Advantage had already been taken of the air diversion. Collecting 350 of the Arab Regulars. Nuri had started them on the way to Muzeirib station on the Palestine branch, some five miles west of Deraa. The peasantry trickled after them.
Lawrence now set off with his bodyguard to follow, while Joyce stood on guard at Tell Arar and covered the Egyptian demolition party with the remainder of the force. On the way Lawrence was hit in the arm by a splinter from an air bomb, but happily the wound was slight. As he drew near Muzeirib it looked as if the whole countryside was running to join in the attack, and when the station garrison surrendered, after a few point-blank shells from Pisani’s guns, the Haurani peasants had their fill of loot. There was a light interlude when Nuri saved a case of bottled asparagus from their clutches by crying out “pig’s bones” in affected horror. Meantime Lawrence and Young had cut the telegraph, thus severing the main communication between the Turkish armies and their home-base, before proceeding to dynamite the rails and points and wreck the station and its rolling stock.
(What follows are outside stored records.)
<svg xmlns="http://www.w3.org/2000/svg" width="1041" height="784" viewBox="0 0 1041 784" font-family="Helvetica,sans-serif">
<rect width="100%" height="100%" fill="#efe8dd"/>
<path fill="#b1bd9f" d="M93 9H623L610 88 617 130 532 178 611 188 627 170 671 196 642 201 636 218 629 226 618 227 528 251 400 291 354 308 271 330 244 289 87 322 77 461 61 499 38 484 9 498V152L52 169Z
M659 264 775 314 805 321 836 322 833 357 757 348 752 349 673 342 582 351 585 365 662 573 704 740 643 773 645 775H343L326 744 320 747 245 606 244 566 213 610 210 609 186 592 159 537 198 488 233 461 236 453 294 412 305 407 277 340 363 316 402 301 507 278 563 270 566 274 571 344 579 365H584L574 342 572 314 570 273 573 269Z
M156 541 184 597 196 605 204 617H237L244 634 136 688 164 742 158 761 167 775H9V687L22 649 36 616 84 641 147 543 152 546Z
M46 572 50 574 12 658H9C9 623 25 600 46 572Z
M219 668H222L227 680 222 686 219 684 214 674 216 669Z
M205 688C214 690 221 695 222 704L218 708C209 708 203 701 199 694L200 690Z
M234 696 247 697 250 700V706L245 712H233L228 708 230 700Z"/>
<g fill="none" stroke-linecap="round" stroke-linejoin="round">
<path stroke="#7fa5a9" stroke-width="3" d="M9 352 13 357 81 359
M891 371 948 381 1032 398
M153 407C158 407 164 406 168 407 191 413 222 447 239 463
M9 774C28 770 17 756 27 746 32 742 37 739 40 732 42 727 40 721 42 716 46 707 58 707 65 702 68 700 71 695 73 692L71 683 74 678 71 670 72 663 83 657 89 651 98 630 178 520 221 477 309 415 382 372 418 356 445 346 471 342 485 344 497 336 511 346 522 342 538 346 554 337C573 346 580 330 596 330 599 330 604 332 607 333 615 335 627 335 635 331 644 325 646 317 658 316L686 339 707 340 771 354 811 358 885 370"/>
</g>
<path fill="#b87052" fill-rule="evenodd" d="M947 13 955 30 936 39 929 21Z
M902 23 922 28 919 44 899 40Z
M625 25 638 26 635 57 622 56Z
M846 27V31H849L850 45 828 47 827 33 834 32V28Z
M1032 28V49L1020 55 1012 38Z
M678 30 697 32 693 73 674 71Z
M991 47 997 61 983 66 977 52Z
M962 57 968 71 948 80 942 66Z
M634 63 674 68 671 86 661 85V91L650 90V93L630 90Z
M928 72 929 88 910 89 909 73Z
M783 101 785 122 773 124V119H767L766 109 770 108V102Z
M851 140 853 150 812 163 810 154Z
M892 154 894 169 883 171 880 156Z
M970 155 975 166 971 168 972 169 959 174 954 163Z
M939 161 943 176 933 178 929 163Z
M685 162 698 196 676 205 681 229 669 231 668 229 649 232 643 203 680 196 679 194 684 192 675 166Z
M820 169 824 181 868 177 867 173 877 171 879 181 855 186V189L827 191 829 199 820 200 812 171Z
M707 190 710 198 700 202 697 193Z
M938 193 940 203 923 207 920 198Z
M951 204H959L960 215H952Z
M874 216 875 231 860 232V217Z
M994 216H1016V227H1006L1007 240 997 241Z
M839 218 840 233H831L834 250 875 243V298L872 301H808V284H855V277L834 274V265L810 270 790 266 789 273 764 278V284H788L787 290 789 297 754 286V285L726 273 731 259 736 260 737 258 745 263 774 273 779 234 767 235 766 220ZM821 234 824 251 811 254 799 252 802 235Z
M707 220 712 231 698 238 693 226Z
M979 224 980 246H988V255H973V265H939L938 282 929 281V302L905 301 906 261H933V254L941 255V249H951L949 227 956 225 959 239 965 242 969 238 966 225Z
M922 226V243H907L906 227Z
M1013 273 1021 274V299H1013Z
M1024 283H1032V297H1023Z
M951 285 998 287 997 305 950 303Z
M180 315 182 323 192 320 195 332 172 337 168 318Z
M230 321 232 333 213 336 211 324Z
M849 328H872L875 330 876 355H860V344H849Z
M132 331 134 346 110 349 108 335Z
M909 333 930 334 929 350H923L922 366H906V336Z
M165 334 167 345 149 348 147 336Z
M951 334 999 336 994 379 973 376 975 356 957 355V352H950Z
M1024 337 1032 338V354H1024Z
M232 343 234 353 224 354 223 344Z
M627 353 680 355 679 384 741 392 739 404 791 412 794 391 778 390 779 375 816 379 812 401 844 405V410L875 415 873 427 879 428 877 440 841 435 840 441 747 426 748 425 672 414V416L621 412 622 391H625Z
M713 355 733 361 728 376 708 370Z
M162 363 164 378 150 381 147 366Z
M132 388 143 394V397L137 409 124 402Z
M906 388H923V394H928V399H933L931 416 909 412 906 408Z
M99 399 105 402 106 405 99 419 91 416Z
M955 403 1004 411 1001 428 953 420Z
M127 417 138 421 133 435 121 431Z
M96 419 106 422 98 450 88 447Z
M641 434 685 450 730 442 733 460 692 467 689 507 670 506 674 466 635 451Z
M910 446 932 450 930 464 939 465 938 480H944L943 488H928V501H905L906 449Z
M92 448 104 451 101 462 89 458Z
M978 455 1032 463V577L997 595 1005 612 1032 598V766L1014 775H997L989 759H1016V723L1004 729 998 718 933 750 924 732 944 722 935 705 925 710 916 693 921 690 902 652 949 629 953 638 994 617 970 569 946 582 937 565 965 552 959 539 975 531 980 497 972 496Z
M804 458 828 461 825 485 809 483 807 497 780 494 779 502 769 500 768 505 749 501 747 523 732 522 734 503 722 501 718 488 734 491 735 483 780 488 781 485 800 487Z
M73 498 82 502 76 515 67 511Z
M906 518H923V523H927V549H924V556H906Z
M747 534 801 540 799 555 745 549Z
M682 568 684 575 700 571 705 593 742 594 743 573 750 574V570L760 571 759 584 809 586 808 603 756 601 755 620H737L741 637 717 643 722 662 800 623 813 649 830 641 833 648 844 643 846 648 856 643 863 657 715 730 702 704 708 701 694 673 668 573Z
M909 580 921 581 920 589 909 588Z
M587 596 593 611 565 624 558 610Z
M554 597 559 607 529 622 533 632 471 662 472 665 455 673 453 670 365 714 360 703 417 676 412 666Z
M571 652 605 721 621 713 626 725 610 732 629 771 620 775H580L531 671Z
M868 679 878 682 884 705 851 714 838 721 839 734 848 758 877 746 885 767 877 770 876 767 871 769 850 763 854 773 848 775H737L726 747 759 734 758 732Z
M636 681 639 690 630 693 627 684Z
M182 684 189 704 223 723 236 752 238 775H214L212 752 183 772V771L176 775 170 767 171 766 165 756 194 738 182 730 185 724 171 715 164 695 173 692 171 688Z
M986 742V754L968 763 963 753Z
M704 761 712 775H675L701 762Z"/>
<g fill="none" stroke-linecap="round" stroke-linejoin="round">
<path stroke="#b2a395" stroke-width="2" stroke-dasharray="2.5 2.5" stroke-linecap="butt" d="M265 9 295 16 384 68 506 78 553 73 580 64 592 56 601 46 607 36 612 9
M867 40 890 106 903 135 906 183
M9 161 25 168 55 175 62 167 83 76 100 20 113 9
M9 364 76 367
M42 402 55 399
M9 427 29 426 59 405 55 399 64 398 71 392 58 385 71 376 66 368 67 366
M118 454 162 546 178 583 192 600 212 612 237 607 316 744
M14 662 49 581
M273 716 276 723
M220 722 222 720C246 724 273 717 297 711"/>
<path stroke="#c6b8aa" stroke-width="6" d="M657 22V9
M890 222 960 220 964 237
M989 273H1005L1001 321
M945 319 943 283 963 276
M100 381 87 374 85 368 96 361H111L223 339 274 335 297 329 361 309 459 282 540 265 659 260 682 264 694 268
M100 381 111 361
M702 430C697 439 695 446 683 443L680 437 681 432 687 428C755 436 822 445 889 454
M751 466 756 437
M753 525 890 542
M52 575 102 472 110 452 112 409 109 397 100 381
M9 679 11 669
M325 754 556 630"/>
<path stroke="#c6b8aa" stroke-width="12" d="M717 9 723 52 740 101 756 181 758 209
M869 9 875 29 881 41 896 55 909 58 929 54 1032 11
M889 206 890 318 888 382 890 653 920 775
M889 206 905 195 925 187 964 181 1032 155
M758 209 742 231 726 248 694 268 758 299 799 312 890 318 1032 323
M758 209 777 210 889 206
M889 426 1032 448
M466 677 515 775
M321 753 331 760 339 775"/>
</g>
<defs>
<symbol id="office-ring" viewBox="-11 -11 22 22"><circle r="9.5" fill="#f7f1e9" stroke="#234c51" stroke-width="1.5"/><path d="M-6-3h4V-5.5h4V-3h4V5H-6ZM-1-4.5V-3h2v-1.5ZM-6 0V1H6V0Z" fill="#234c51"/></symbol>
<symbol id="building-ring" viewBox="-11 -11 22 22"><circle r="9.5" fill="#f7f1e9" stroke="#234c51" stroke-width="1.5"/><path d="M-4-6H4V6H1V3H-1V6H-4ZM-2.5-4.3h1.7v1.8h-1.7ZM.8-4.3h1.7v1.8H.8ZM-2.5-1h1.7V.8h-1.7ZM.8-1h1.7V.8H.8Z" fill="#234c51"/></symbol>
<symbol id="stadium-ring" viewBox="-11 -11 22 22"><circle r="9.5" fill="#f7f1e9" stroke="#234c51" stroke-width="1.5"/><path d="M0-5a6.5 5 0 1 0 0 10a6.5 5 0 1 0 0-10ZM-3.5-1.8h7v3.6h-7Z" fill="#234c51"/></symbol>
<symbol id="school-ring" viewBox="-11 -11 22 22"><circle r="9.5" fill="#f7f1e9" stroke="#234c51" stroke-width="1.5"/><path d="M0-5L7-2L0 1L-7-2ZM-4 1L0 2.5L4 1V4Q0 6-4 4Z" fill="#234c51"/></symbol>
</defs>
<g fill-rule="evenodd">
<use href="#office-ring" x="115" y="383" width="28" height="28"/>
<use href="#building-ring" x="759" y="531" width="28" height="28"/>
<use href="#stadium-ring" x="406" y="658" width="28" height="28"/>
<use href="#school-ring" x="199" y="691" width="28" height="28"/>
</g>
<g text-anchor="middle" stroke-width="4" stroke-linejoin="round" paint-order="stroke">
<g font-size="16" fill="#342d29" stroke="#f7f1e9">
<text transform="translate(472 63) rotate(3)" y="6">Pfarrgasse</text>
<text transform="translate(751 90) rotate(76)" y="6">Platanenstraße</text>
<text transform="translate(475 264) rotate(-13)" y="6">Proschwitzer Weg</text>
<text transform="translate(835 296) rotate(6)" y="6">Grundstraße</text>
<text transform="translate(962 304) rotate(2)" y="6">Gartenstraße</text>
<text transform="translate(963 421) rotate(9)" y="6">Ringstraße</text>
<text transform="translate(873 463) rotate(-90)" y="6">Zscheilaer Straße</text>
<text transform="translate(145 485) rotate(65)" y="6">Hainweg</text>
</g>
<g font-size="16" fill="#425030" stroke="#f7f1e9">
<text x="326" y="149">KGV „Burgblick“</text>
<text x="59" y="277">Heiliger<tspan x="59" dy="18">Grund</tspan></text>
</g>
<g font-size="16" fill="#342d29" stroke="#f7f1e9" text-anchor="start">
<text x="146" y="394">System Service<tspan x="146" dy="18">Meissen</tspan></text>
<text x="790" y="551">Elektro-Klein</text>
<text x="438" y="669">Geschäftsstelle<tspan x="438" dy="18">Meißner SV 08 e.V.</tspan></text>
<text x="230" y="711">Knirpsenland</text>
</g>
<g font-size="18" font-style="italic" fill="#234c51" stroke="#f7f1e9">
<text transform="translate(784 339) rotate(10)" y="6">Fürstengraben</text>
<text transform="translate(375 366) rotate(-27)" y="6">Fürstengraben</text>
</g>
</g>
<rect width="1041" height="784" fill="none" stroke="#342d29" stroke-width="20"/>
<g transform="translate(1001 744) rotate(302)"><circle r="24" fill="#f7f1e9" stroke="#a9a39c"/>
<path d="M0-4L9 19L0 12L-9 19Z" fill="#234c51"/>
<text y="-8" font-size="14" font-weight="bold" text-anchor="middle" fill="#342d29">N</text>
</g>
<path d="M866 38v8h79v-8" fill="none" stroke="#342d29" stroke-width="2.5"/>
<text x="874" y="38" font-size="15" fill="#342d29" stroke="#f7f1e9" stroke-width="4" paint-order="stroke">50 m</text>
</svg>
The question now arose whether they should prolong their westward move and attempt to blow up the bridge at Tell el Shehab in the Yarmuk gorge, the target of Lawrence’s long desire. While they were discussing the problem, the young sheikh of the neighbouring village arrived and told them that the Armenian officer commanding the bridge guard was willing to betray his charge, and his loyal subordinates. The officer himself arrived about an hour later and confirmed the offer. He proposed that a few strong men should hide in his house and that he would then summon his subordinates one by one, to be knocked unsuspectingly on the head. To Lawrence “this sounded in the proper descent from books of adventure,” and he agreed with a delighted chuckle. Young’s reaction was different—“it shocked me to have melodrama brought in to reinforce military operations.” However, he was asleep when the plan was adopted, and so could only fall in with the decision.